* _What the task asks_: Please return all lines from the records below that include the string "bottom".
Provided data: Begin
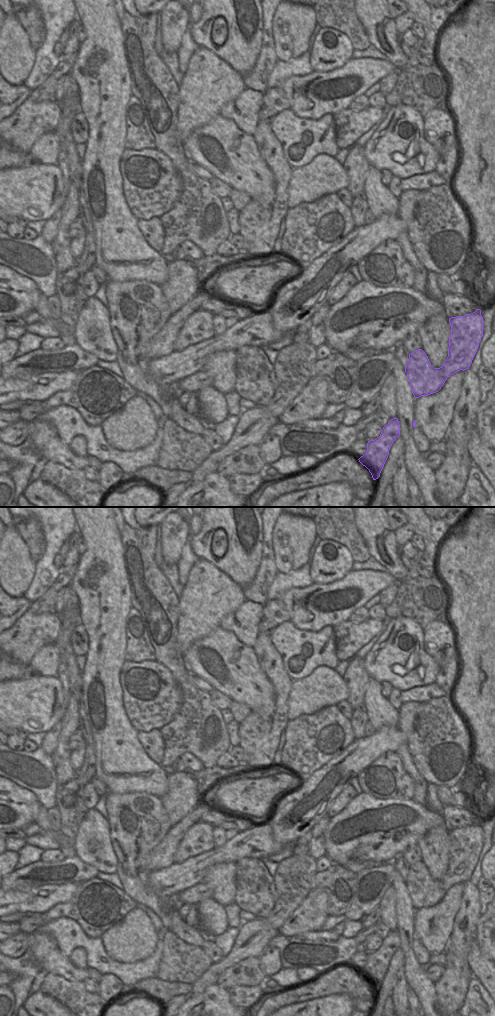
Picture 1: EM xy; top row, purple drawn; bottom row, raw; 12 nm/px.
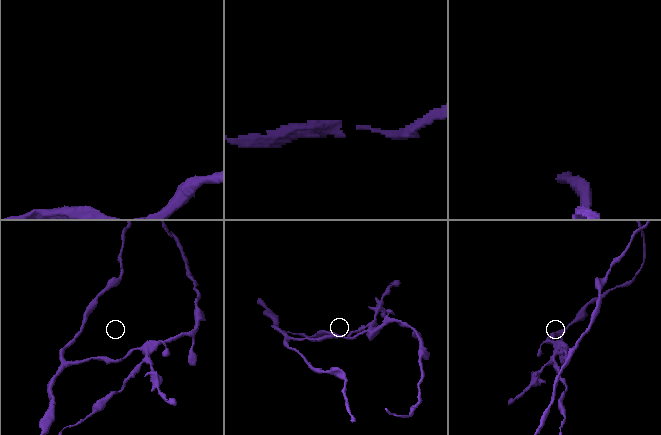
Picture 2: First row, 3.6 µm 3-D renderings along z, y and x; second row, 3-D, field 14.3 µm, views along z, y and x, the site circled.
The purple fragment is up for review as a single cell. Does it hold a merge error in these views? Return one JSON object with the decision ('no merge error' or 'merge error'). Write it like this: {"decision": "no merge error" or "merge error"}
{"decision": "merge error"}

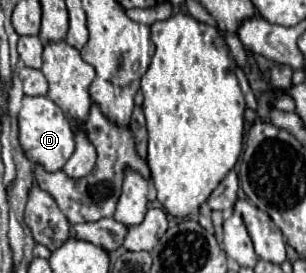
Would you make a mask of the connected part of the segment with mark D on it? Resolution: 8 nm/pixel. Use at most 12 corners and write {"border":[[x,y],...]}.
{"border":[[23,97],[19,143],[27,159],[61,171],[75,151],[65,113]]}

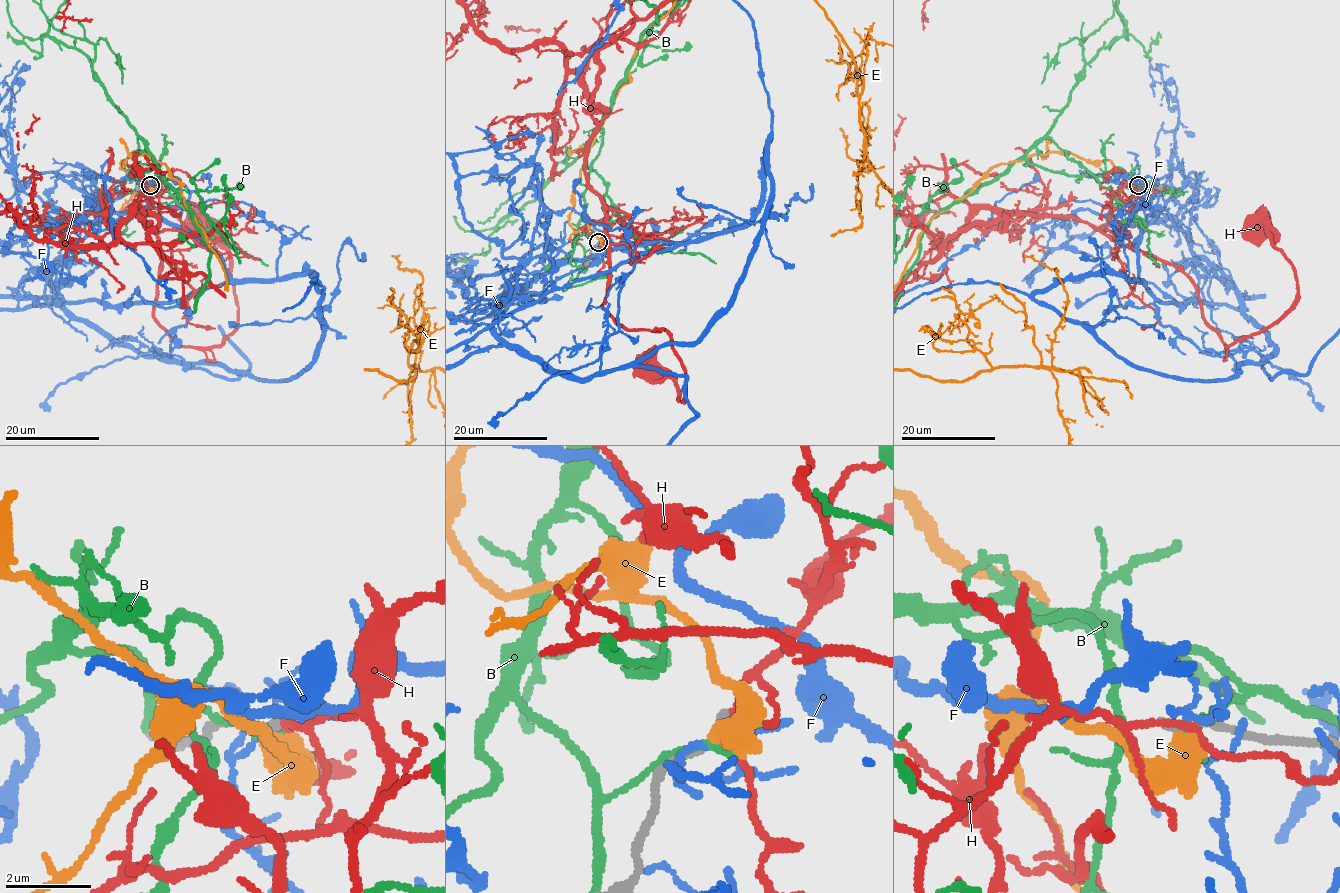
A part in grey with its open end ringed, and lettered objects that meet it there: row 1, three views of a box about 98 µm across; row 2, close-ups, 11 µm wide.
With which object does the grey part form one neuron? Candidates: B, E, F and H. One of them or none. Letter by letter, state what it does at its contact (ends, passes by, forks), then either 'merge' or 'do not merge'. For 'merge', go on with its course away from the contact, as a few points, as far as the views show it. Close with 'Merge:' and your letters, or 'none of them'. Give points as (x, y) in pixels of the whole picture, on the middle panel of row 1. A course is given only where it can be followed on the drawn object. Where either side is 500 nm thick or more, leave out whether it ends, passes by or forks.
B: it passes by; do not merge
E: do not merge
F: it forks there; do not merge
H: it forks there; do not merge
Merge: none of them

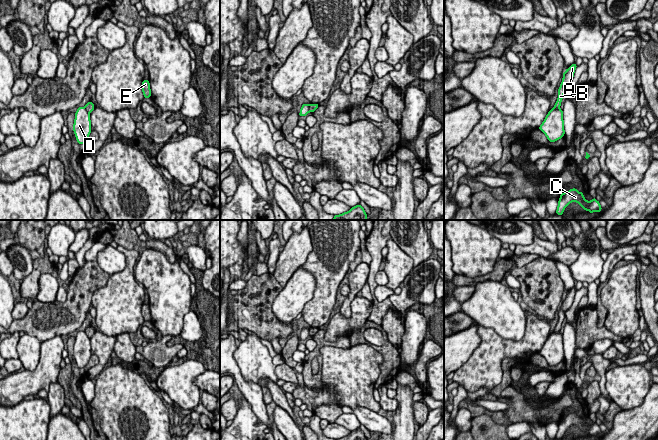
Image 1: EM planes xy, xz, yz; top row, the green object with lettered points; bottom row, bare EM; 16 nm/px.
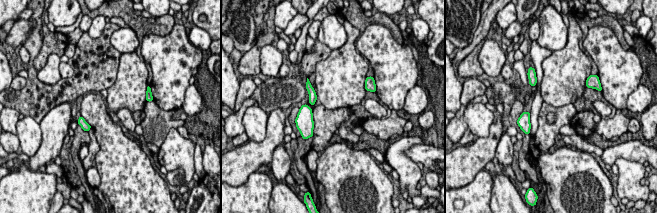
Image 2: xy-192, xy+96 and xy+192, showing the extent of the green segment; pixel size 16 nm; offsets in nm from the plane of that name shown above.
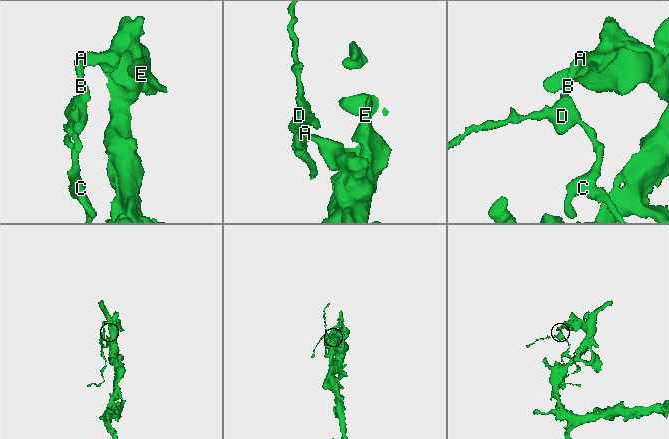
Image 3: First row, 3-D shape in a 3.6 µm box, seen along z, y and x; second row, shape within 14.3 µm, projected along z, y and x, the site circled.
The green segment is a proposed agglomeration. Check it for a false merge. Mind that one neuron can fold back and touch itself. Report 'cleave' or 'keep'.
cleave

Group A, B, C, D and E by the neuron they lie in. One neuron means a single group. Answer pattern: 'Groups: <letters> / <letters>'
Groups: A B E / C D

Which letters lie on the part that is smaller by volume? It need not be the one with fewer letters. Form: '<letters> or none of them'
C, D

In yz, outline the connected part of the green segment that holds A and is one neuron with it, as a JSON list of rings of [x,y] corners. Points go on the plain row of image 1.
[[[574,287],[568,293],[566,293],[566,295],[563,297],[562,306],[560,308],[559,313],[557,314],[559,317],[558,323],[557,323],[553,333],[559,333],[560,332],[562,322],[565,318],[565,312],[571,307],[571,305],[574,301],[576,291],[577,291],[577,289],[576,289],[576,287]]]

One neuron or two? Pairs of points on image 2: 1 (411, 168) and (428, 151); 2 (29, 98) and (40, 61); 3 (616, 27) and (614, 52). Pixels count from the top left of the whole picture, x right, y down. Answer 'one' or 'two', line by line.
1: two
2: two
3: two

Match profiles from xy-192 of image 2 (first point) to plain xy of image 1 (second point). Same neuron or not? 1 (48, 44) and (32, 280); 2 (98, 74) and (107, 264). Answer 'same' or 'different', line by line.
1: same
2: different

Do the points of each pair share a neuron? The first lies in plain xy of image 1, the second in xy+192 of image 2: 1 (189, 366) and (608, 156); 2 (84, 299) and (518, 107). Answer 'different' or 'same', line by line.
1: different
2: different

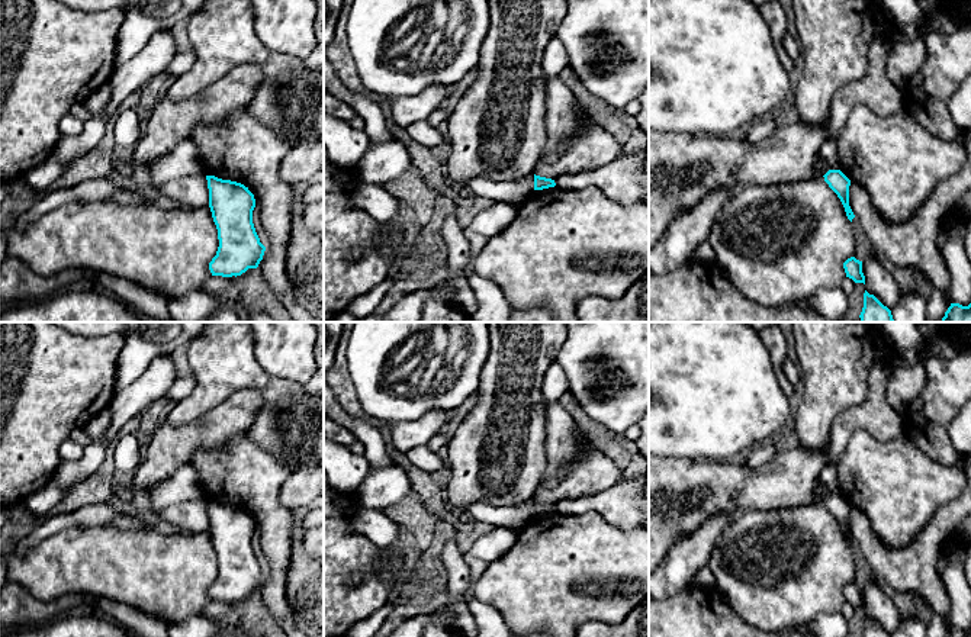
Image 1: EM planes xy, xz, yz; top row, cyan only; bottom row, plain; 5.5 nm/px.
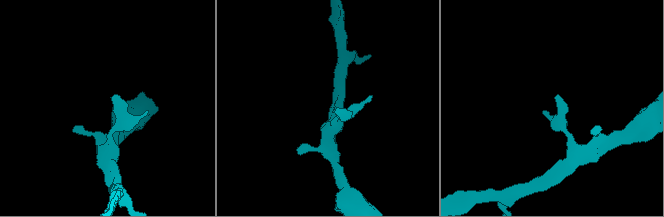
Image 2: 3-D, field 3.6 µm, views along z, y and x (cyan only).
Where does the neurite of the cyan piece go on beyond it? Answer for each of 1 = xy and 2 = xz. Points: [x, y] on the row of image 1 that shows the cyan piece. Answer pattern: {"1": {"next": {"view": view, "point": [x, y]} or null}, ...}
{"1": {"next": null}, "2": {"next": null}}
Provided data: End
* _Problem solution_:
Picture 1: EM xy; top row, purple drawn; bottom row, raw; 12 nm/px.
Image 1: EM planes xy, xz, yz; top row, the green object with lettered points; bottom row, bare EM; 16 nm/px.
Image 1: EM planes xy, xz, yz; top row, cyan only; bottom row, plain; 5.5 nm/px.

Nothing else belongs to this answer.